Era inevitabile che una disciplina difficilmente compatibile col diritto di difesa sprigionasse alla prima occasione effetti incontrollabili. Ed è successo. È successo che il decreto del ministro della Giustizia numero 110 dello scorso 7 agosto – il famigerato provvedimento che introduce limiti dimensionali e regole per la redazione degli atti giudiziari (sarebbe meglio dire “per gli atti degli avvocati”, visto che di veri limiti per i magistrati il decreto non parla) – ha spinto un giudice di pace del Tribunale di Verona all’estremo, paradossale esito di far pagare le spese a chi ha vinto la causa. Sembra uno scherzo: e infatti sui più diffusi gruppi facebook dell’avvocatura, da “Politica forense” alle pagine dei maggiori Coa, le prime reazioni sono state del tipo “ma è vero o è una bischerata?”. Non ci si poteva credere. Ieri sera sono arrivate le “temute” conferme: è tutto vero. Il decreto emanato a inizio agosto (in una formulazione anche attenuata rispetto all’iniziale, dopo le rimostranze di Cnf, Ocf e di tutte le rappresentanze forensi) è effettivamente citato dal giudice scaligero. Come se non bastasse, a motivare la decisione non è neppure la violazione del numero di caratteri ma, udite udite, la “dimensione caratteri” e la “interlinea”. Il magistrato onorario della prima sezione civile di Verona da una parte ingiunge al soccombente di “pagare entro 40 giorni dalla data di notifica del presente provvedimento la somma di 8.540,00 euro oltre interessi di mora”. Dall’altra parte, poche righe dopo, sentenzia: “Spese legali comepnsate per violazione dei criteri di forma e redazione degli atti giudiziari ex art. 46 disp. att. cpc in riferimento agli articoli 6 e 8 Dm 110 del 07.08.2023”, fino alla parentesi fatale in cui si evoca la prescrizione oggetto della malefatta, “(dimensione caratteri e interliea)”. Appunto.

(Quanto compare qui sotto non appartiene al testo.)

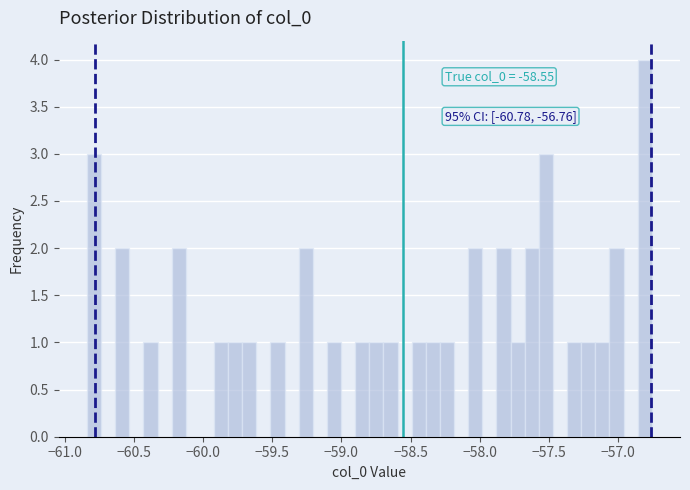

Around what value on the x-axis is the tallest bar? Give the approximate position of its centre, as read against the axis.

-56.80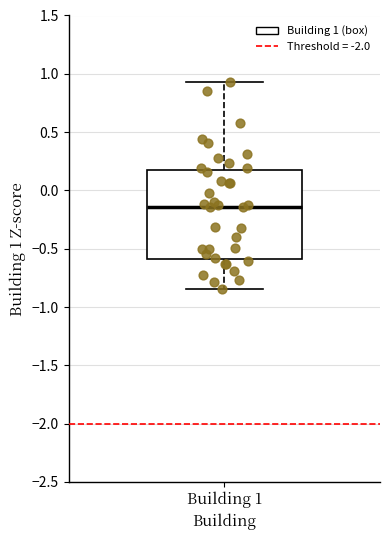

Transcribe this box plot: give where the median line is, the range the box spans, and where the two whiskers end, as read against the y-axis. The values are not printed on the chart, so give them approximately, as read against the axis.

median -0.15, box -0.60 to 0.15, whiskers -0.85 to 0.95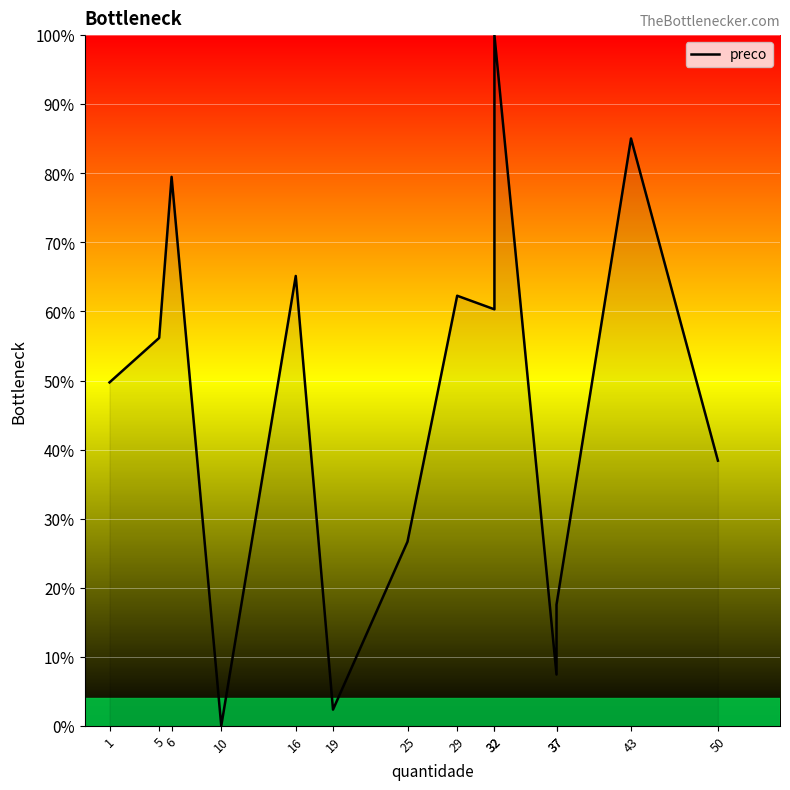

Reading left to right, list all the values displayed in this chart.

1=49.7	5=56.2	6=79.5	10=0.0	16=65.1	19=2.4	25=26.7	29=62.3	32=60.3	32=100.0	37=7.4	37=17.5	43=85.0	50=38.4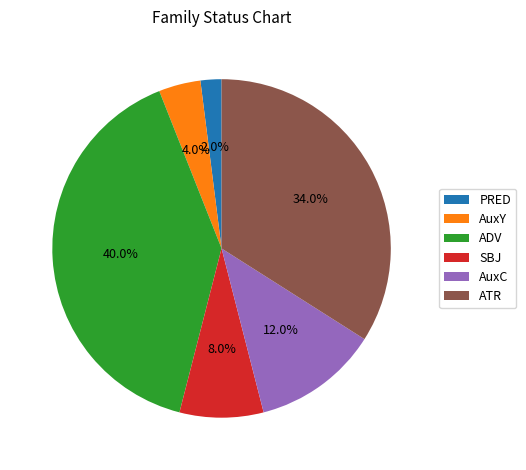

Between AuxC and ATR, which is larger?

ATR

Si tratta non solo di una vicenda che ha dell’assurdo, ma innanzitutto di un errore materiale del giudice: l’articolo 6 del decreto di Nordio statuisce che “gli atti sono redatti mediante caratteri di tipo corrente”, e certo a nessuno verrebbe in mente di scrivere in lineare B, “preferibilmente” con “dimensione di 12 punti” e “interlinea di 1,5”. Sì, “preferibilmente”. Vuol dire che la norma non ha carattere perentorio. Disattenderla non può comportare sanzioni, come invece avvenuto a Verona.
A segnalare l’incredibile vicenda è, tra gli altri, il presidente dell’Unione nazionale Camere civili Antonio de Notaristefani, che ne scrive in una lettera al guardasigilli Nordio: «Confido che converrà con me che lasciare interamente a carico di chi ha ragione il costo di un procedimento per problemi di carattere ed interlinea non sembra giusto». Non a caso, al congresso Uncc di Cosenza è stata approvata una mozione in cui si chiede al ministro della Giustizia di «valutare l’opportunità di intervenire per evitare proprio quel che si è verificato oggi», ricorda de Notaristefani. Durissima, per esempio, la reazione dell’Ordine degli avvocati di Palermo, che in una nota osserva: «In queste ore circola sui social e sulle chat il provvedimento del GdP di Verona che ha compensato le spese di un procedimento per decreto ingiuntivo, perché il ricorso non era scritto ad interlinea 1,5 con carattere 12. È ovvio che il provvedimento è tecnicamente sbagliato per diverse ragioni», ricorda l’Ordine di Palermo, «non ultima il fatto che», come ricordato, «l’art. 6 del Dm 110/2023 prevede espressamente che l’interlinea 1.5 e la dimensione 12 del caratare sono utilizzati “preferibilmente”». Ma il Coa osserva giustamente come ad allarmare di più è che «abbiamo chiesto soldi all’Europa dicendo che una delle ragioni della lentezza dei processi è che gli avvocati scrivono troppo. Un’indecenza, anzi una vergogna, che ha consentito ad un giudice di adottare un provvedimento abnorme». Difficile sintetizzare in modo più efficace la distorsione che ha spinto il legislatore ad assecondare una così offensiva, per l’avvocatura, logica riformatrice.